*** Opening of Dataset excerpts ***

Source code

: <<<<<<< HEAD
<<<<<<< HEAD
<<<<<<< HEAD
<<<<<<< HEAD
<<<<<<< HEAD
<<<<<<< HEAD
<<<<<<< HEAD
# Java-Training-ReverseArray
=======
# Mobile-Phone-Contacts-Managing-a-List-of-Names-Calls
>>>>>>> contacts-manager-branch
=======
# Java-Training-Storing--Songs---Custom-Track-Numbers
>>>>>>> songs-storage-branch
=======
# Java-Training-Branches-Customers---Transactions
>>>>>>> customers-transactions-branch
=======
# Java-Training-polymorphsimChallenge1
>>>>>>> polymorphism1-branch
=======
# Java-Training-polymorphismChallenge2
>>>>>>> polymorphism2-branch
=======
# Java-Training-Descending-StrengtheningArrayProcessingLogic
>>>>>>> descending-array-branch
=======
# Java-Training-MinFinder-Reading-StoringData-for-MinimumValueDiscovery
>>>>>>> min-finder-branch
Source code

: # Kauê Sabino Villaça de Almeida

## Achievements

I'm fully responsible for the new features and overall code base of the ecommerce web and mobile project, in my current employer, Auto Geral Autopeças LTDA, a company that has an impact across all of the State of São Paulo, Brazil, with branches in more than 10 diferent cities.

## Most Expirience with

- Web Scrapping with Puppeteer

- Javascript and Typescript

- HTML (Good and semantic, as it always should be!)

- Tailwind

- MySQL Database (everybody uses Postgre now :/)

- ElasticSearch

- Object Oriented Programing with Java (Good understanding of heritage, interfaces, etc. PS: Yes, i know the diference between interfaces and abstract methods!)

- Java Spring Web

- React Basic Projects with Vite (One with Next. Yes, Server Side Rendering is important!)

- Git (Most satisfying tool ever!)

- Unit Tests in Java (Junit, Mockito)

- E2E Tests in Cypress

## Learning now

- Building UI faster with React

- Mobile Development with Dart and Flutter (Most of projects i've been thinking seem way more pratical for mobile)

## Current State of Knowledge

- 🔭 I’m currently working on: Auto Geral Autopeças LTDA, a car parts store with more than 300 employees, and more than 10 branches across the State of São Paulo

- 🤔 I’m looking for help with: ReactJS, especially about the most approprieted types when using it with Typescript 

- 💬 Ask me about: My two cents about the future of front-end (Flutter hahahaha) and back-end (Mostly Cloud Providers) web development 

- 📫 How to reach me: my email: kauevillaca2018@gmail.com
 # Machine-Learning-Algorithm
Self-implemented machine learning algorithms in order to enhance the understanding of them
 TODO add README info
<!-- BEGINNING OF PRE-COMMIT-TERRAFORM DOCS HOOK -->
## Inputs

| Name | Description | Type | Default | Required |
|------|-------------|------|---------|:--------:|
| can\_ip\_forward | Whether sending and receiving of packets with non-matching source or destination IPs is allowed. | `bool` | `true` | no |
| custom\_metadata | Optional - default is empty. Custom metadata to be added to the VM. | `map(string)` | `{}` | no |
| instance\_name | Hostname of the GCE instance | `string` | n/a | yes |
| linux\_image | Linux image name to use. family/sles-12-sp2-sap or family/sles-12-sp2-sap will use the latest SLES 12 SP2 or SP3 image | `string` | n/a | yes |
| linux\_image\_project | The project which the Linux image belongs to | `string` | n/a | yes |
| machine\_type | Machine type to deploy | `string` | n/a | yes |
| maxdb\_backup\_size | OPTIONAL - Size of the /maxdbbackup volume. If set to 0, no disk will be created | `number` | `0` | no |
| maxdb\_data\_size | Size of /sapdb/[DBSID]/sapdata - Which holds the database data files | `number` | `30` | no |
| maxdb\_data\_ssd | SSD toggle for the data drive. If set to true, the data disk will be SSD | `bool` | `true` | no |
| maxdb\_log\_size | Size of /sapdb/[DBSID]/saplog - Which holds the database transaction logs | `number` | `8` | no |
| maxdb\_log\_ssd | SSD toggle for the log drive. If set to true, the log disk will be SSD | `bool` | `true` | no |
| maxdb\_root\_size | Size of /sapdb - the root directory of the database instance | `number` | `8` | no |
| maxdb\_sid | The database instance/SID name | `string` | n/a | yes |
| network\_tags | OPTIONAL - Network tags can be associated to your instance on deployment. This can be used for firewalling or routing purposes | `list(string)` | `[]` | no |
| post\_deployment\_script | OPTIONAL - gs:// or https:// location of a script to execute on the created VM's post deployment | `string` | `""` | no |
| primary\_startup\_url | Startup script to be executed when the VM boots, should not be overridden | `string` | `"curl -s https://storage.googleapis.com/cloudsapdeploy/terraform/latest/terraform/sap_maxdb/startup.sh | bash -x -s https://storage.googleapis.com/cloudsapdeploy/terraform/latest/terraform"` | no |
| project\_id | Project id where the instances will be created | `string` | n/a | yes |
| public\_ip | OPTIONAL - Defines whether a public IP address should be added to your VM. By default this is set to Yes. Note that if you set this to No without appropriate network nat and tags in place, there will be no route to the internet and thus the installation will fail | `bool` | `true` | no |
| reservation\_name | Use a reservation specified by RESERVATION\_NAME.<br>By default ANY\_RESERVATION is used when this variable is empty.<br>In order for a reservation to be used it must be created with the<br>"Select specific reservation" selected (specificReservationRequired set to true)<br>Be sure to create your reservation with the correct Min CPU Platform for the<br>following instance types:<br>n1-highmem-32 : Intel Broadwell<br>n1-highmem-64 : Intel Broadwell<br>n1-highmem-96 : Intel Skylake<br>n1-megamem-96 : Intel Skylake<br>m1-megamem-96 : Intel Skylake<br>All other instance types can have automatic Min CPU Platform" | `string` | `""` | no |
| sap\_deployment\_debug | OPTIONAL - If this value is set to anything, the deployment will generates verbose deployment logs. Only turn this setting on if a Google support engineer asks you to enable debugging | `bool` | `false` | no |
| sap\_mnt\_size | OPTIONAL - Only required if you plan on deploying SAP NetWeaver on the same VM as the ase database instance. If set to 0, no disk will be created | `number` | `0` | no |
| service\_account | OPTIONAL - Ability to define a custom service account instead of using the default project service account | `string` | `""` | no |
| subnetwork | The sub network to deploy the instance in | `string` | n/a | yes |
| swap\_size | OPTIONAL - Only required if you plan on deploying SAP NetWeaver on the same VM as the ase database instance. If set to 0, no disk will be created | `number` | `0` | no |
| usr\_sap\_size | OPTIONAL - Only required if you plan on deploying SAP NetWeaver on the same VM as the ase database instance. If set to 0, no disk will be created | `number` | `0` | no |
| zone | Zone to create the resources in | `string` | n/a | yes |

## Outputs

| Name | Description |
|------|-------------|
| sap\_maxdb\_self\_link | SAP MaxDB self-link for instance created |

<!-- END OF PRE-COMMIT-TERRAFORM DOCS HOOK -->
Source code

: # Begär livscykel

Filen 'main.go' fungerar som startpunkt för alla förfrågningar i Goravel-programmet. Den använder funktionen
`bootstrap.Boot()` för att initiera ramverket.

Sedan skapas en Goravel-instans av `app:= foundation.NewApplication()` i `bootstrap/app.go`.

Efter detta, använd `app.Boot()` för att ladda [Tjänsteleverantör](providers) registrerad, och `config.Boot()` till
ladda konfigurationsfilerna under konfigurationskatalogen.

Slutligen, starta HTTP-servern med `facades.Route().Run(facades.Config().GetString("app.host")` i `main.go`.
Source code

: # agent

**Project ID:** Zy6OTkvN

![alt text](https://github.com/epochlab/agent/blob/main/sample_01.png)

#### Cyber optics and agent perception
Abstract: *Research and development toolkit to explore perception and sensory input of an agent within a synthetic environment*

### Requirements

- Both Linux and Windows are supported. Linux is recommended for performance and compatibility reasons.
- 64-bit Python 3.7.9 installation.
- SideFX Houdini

*** Close of Dataset excerpts ***

To-do item -
The whole listing above is to be restated word for word.

Exercise response -
Source code

: <<<<<<< HEAD
<<<<<<< HEAD
<<<<<<< HEAD
<<<<<<< HEAD
<<<<<<< HEAD
<<<<<<< HEAD
<<<<<<< HEAD
# Java-Training-ReverseArray
=======
# Mobile-Phone-Contacts-Managing-a-List-of-Names-Calls
>>>>>>> contacts-manager-branch
=======
# Java-Training-Storing--Songs---Custom-Track-Numbers
>>>>>>> songs-storage-branch
=======
# Java-Training-Branches-Customers---Transactions
>>>>>>> customers-transactions-branch
=======
# Java-Training-polymorphsimChallenge1
>>>>>>> polymorphism1-branch
=======
# Java-Training-polymorphismChallenge2
>>>>>>> polymorphism2-branch
=======
# Java-Training-Descending-StrengtheningArrayProcessingLogic
>>>>>>> descending-array-branch
=======
# Java-Training-MinFinder-Reading-StoringData-for-MinimumValueDiscovery
>>>>>>> min-finder-branch
Source code

: # Kauê Sabino Villaça de Almeida

## Achievements

I'm fully responsible for the new features and overall code base of the ecommerce web and mobile project, in my current employer, Auto Geral Autopeças LTDA, a company that has an impact across all of the State of São Paulo, Brazil, with branches in more than 10 diferent cities.

## Most Expirience with

- Web Scrapping with Puppeteer

- Javascript and Typescript

- HTML (Good and semantic, as it always should be!)

- Tailwind

- MySQL Database (everybody uses Postgre now :/)

- ElasticSearch

- Object Oriented Programing with Java (Good understanding of heritage, interfaces, etc. PS: Yes, i know the diference between interfaces and abstract methods!)

- Java Spring Web

- React Basic Projects with Vite (One with Next. Yes, Server Side Rendering is important!)

- Git (Most satisfying tool ever!)

- Unit Tests in Java (Junit, Mockito)

- E2E Tests in Cypress

## Learning now

- Building UI faster with React

- Mobile Development with Dart and Flutter (Most of projects i've been thinking seem way more pratical for mobile)

## Current State of Knowledge

- 🔭 I’m currently working on: Auto Geral Autopeças LTDA, a car parts store with more than 300 employees, and more than 10 branches across the State of São Paulo

- 🤔 I’m looking for help with: ReactJS, especially about the most approprieted types when using it with Typescript 

- 💬 Ask me about: My two cents about the future of front-end (Flutter hahahaha) and back-end (Mostly Cloud Providers) web development 

- 📫 How to reach me: my email: kauevillaca2018@gmail.com
 # Machine-Learning-Algorithm
Self-implemented machine learning algorithms in order to enhance the understanding of them
 TODO add README info
<!-- BEGINNING OF PRE-COMMIT-TERRAFORM DOCS HOOK -->
## Inputs

| Name | Description | Type | Default | Required |
|------|-------------|------|---------|:--------:|
| can\_ip\_forward | Whether sending and receiving of packets with non-matching source or destination IPs is allowed. | `bool` | `true` | no |
| custom\_metadata | Optional - default is empty. Custom metadata to be added to the VM. | `map(string)` | `{}` | no |
| instance\_name | Hostname of the GCE instance | `string` | n/a | yes |
| linux\_image | Linux image name to use. family/sles-12-sp2-sap or family/sles-12-sp2-sap will use the latest SLES 12 SP2 or SP3 image | `string` | n/a | yes |
| linux\_image\_project | The project which the Linux image belongs to | `string` | n/a | yes |
| machine\_type | Machine type to deploy | `string` | n/a | yes |
| maxdb\_backup\_size | OPTIONAL - Size of the /maxdbbackup volume. If set to 0, no disk will be created | `number` | `0` | no |
| maxdb\_data\_size | Size of /sapdb/[DBSID]/sapdata - Which holds the database data files | `number` | `30` | no |
| maxdb\_data\_ssd | SSD toggle for the data drive. If set to true, the data disk will be SSD | `bool` | `true` | no |
| maxdb\_log\_size | Size of /sapdb/[DBSID]/saplog - Which holds the database transaction logs | `number` | `8` | no |
| maxdb\_log\_ssd | SSD toggle for the log drive. If set to true, the log disk will be SSD | `bool` | `true` | no |
| maxdb\_root\_size | Size of /sapdb - the root directory of the database instance | `number` | `8` | no |
| maxdb\_sid | The database instance/SID name | `string` | n/a | yes |
| network\_tags | OPTIONAL - Network tags can be associated to your instance on deployment. This can be used for firewalling or routing purposes | `list(string)` | `[]` | no |
| post\_deployment\_script | OPTIONAL - gs:// or https:// location of a script to execute on the created VM's post deployment | `string` | `""` | no |
| primary\_startup\_url | Startup script to be executed when the VM boots, should not be overridden | `string` | `"curl -s https://storage.googleapis.com/cloudsapdeploy/terraform/latest/terraform/sap_maxdb/startup.sh | bash -x -s https://storage.googleapis.com/cloudsapdeploy/terraform/latest/terraform"` | no |
| project\_id | Project id where the instances will be created | `string` | n/a | yes |
| public\_ip | OPTIONAL - Defines whether a public IP address should be added to your VM. By default this is set to Yes. Note that if you set this to No without appropriate network nat and tags in place, there will be no route to the internet and thus the installation will fail | `bool` | `true` | no |
| reservation\_name | Use a reservation specified by RESERVATION\_NAME.<br>By default ANY\_RESERVATION is used when this variable is empty.<br>In order for a reservation to be used it must be created with the<br>"Select specific reservation" selected (specificReservationRequired set to true)<br>Be sure to create your reservation with the correct Min CPU Platform for the<br>following instance types:<br>n1-highmem-32 : Intel Broadwell<br>n1-highmem-64 : Intel Broadwell<br>n1-highmem-96 : Intel Skylake<br>n1-megamem-96 : Intel Skylake<br>m1-megamem-96 : Intel Skylake<br>All other instance types can have automatic Min CPU Platform" | `string` | `""` | no |
| sap\_deployment\_debug | OPTIONAL - If this value is set to anything, the deployment will generates verbose deployment logs. Only turn this setting on if a Google support engineer asks you to enable debugging | `bool` | `false` | no |
| sap\_mnt\_size | OPTIONAL - Only required if you plan on deploying SAP NetWeaver on the same VM as the ase database instance. If set to 0, no disk will be created | `number` | `0` | no |
| service\_account | OPTIONAL - Ability to define a custom service account instead of using the default project service account | `string` | `""` | no |
| subnetwork | The sub network to deploy the instance in | `string` | n/a | yes |
| swap\_size | OPTIONAL - Only required if you plan on deploying SAP NetWeaver on the same VM as the ase database instance. If set to 0, no disk will be created | `number` | `0` | no |
| usr\_sap\_size | OPTIONAL - Only required if you plan on deploying SAP NetWeaver on the same VM as the ase database instance. If set to 0, no disk will be created | `number` | `0` | no |
| zone | Zone to create the resources in | `string` | n/a | yes |

## Outputs

| Name | Description |
|------|-------------|
| sap\_maxdb\_self\_link | SAP MaxDB self-link for instance created |

<!-- END OF PRE-COMMIT-TERRAFORM DOCS HOOK -->
Source code

: # Begär livscykel

Filen 'main.go' fungerar som startpunkt för alla förfrågningar i Goravel-programmet. Den använder funktionen
`bootstrap.Boot()` för att initiera ramverket.

Sedan skapas en Goravel-instans av `app:= foundation.NewApplication()` i `bootstrap/app.go`.

Efter detta, använd `app.Boot()` för att ladda [Tjänsteleverantör](providers) registrerad, och `config.Boot()` till
ladda konfigurationsfilerna under konfigurationskatalogen.

Slutligen, starta HTTP-servern med `facades.Route().Run(facades.Config().GetString("app.host")` i `main.go`.
Source code

: # agent

**Project ID:** Zy6OTkvN

![alt text](https://github.com/epochlab/agent/blob/main/sample_01.png)

#### Cyber optics and agent perception
Abstract: *Research and development toolkit to explore perception and sensory input of an agent within a synthetic environment*

### Requirements

- Both Linux and Windows are supported. Linux is recommended for performance and compatibility reasons.
- 64-bit Python 3.7.9 installation.
- SideFX Houdini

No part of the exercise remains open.